You may or may not be aware but there are MASSIVE amounts of Reverse Repo lending occurring this month (May 2021). Your next question may be what is a reverse repo? And why should I care about it? This post will go through some of the highlights but I encourage you to look deeper into for your own due diligence.
What is a Reverse Repo (RRP)? Investopedia states: “A reverse repurchase agreement (RRP) is an act of buying securities with the intention of returning, or reselling, those same assets back in the future at a profit. This process is the opposite side of the coin to the repurchase agreement.” From the point of view of a bank, this is liquidity draining, since they are using cash reserves to get ahold of treasuries. If you’re still confused on Repos, watch this great WSJ piece here.
Ok, so what does this mean for us? Some of you may not know, but issues were arising with the Repo market as far back as September 2019. Basically, as Wolfstreet states,
“In the fall of 2019, when the repo market blew out, the Fed stepped in and bought Treasury securities and MBS and handed out cash via repurchase agreements. When these repos matured, the Fed got its money back, and the counterparties got their securities back. The Fed also did this during the market rout in March 2020. But by July 2020, the last repos matured and were unwound.
Now the Fed is doing the opposite, with “reverse repos.” Repos are assets on the Fed’s balance sheet. Reverse repos are liabilities. With these reverse repos, the Fed is now massively selling Treasury securities to counterparties and taking their cash, thereby draining liquidity from the market – the opposite effect of QE.
This morning, the Fed sold $351 billion in Treasury securities via overnight reverse repos to 48 counter parties, thereby blowing past the brief spike at the end of March 2020, and more than replacing yesterday’s $294 billion in Treasury securities that it has sold via reverse repos to 43 counterparties and that matured and unwound this morning.”
These reverse repos are a sign that the banking system is struggling to deal with the liquidity that the Fed has been injecting via its QE. And that’s in part why there is now some clamoring on Wall Street for the Fed to taper its QE purchases because the banking system is now drowning in liquidity that banks have as reserves on their balance sheet. By buying Treasuries in the repo market, the banks lower their reserves and increase their Treasury holdings.

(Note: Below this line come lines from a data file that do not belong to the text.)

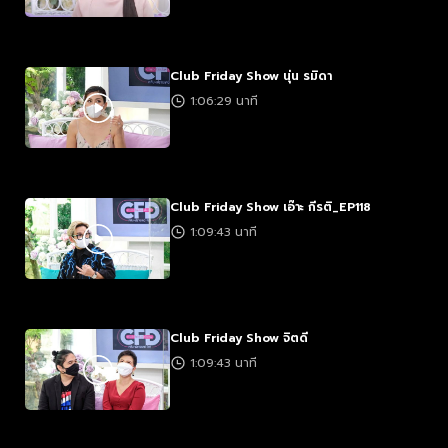
Club Friday Show นุ่น รมิดา
1:06:29 นาที
Club Friday Show เอ๊าะ กีรติ_EP118
1:09:43 นาที
Club Friday Show จิตดี
1:09:43 นาที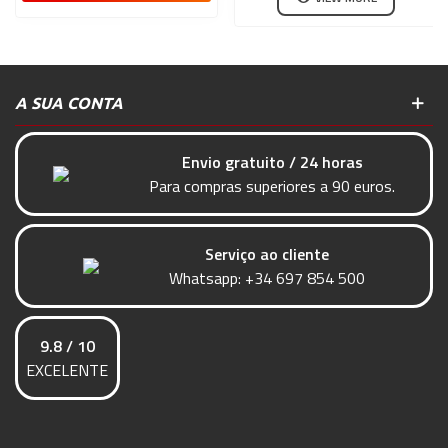
A SUA CONTA
Envio gratuito / 24 horas
Para compras superiores a 90 euros.
Serviço ao cliente
Whatsapp:
+34 697 854 500
9.8 / 10
EXCELENTE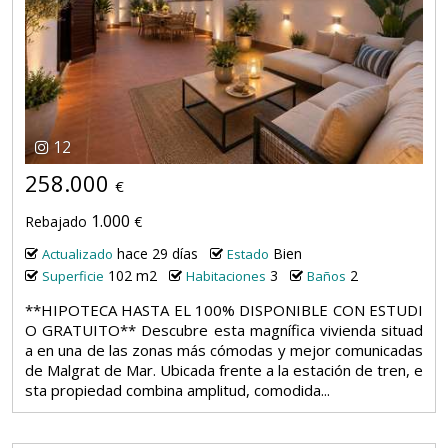
12
258.000
€
1.000
Rebajado
€
hace 29 días
Bien
Actualizado
Estado
102 m2
3
2
Superficie
Habitaciones
Baños
**HIPOTECA HASTA EL 100% DISPONIBLE CON ESTUDI
O GRATUITO** Descubre esta magnífica vivienda situad
a en una de las zonas más cómodas y mejor comunicadas
de Malgrat de Mar. Ubicada frente a la estación de tren, e
sta propiedad combina amplitud, comodida...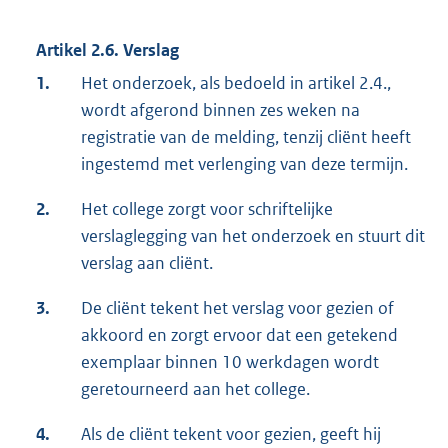
Artikel 2.6. Verslag
1.
Het onderzoek, als bedoeld in artikel 2.4.,
wordt afgerond binnen zes weken na
registratie van de melding, tenzij cliënt heeft
ingestemd met verlenging van deze termijn.
2.
Het college zorgt voor schriftelijke
verslaglegging van het onderzoek en stuurt dit
verslag aan cliënt.
3.
De cliënt tekent het verslag voor gezien of
akkoord en zorgt ervoor dat een getekend
exemplaar binnen 10 werkdagen wordt
geretourneerd aan het college.
4.
Als de cliënt tekent voor gezien, geeft hij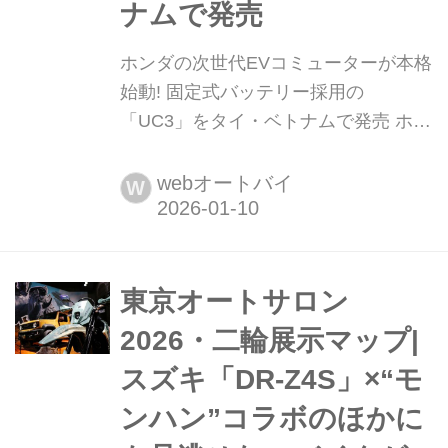
ナムで発売
ホンダの次世代EVコミューターが本格
始動! 固定式バッテリー採用の
「UC3」をタイ・ベトナムで発売 ホン
ダは2026年1月9日、固定式バッテリー
を搭載した電動二輪パーソナルコミュ
webオートバイ
W
ーター「UC3」を、タイおよびベトナ
ムで今春より順次発売すると発表し
た。排気量110ccクラス相当の実用性
能を備えつつ、電動ならではの新しい
東京オートサロン
都市移動体験を提案するモデルとして
2026・二輪展示マップ|
位置づけられている。まとめ...
スズキ「DR-Z4S」×“モ
ンハン”コラボのほかに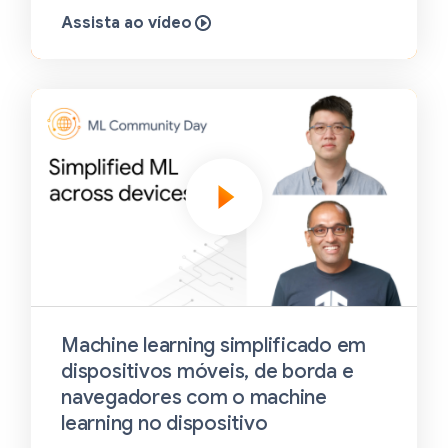
Assista ao vídeo
Machine learning simplificado em
dispositivos móveis, de borda e
navegadores com o machine
learning no dispositivo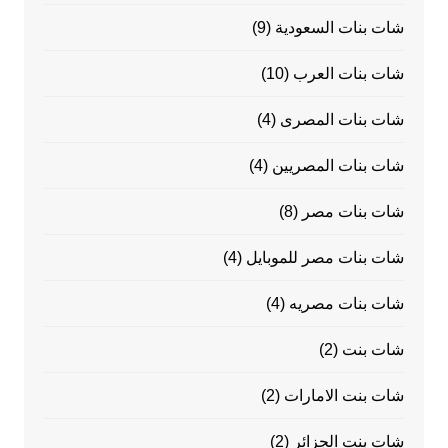
شات بنات السعودية
(9)
شات بنات العرب
(10)
شات بنات المصرى
(4)
شات بنات المصريين
(4)
شات بنات مصر
(8)
شات بنات مصر للموبايل
(4)
شات بنات مصريه
(4)
شات بنت
(2)
شات بنت الامارات
(2)
شات بنت الجزائر
(2)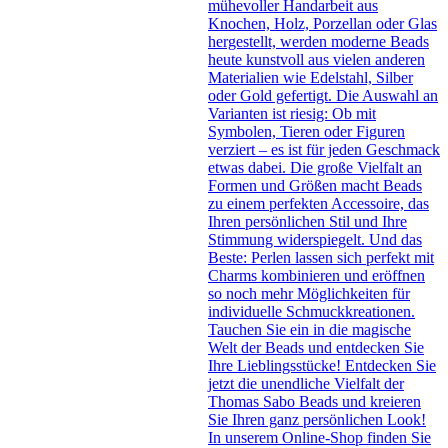
mühevoller Handarbeit aus
Knochen, Holz, Porzellan oder Glas
hergestellt, werden moderne Beads
heute kunstvoll aus vielen anderen
Materialien wie Edelstahl, Silber
oder Gold gefertigt. Die Auswahl an
Varianten ist riesig: Ob mit
Symbolen, Tieren oder Figuren
verziert – es ist für jeden Geschmack
etwas dabei. Die große Vielfalt an
Formen und Größen macht Beads
zu einem perfekten Accessoire, das
Ihren persönlichen Stil und Ihre
Stimmung widerspiegelt. Und das
Beste: Perlen lassen sich perfekt mit
Charms kombinieren und eröffnen
so noch mehr Möglichkeiten für
individuelle Schmuckkreationen.
Tauchen Sie ein in die magische
Welt der Beads und entdecken Sie
Ihre Lieblingsstücke! Entdecken Sie
jetzt die unendliche Vielfalt der
Thomas Sabo Beads und kreieren
Sie Ihren ganz persönlichen Look!
In unserem Online-Shop finden Sie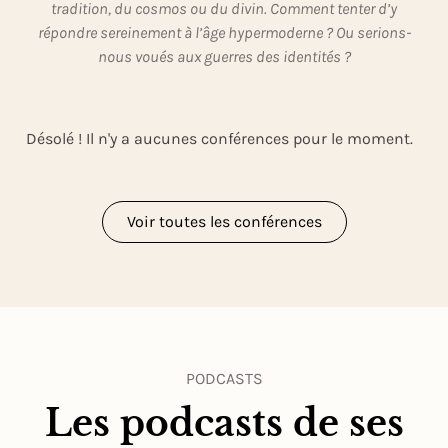
tradition, du cosmos ou du divin. Comment tenter d’y
répondre sereinement à l’âge hypermoderne ? Ou serions-
nous voués aux guerres des identités ?
Désolé ! Il n'y a aucunes conférences pour le moment.
Voir toutes les conférences
PODCASTS
Les podcasts de ses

On May 21st, reverse repos reached $369B with 52 participants. Just two weeks ago, we had less than half that amount, $155B on May 6th. Simplistically, this means that there is too much cash in the system and not enough collateral (ie. treasury bonds). There is an imbalance between dollars and the asset backing the dollar’s worth. In my opinion, the major causes for this include QE (where too many dollars have been created) and rehypothecation of treasury bonds. In other words, the same treasury bond being lent to A for $10K, who lent it to B for $10K, who lent it to C for $10K, … but there is only 1 treasury bond and now $30K was lent. And now institutions want treasury bonds and not dollars; so much so, that treasury bonds have a negative interest rate (banks and institutions want these treasury bonds so bad that they will pay what’s it worth and pay some more on top of that to get their hands on it).
Unfortunately, for all of us, treasuries are not normal fixed income instruments. They are literally the backbone of the entire financial system. Almost every other price is indirectly derived from treasuries: LIBOR (used for lending), WACC Discount (used to price stocks), ARMs (adjustable rate mortgages), Credit cards, auto loans, venture loans, Lines of Credit, etc etc.
All of this leads to a scary future that signals a market correction across all asset classes. But hopefully, this post helped explain to you what is a reverse repo so you have a better understanding and grounding of this financial instrument.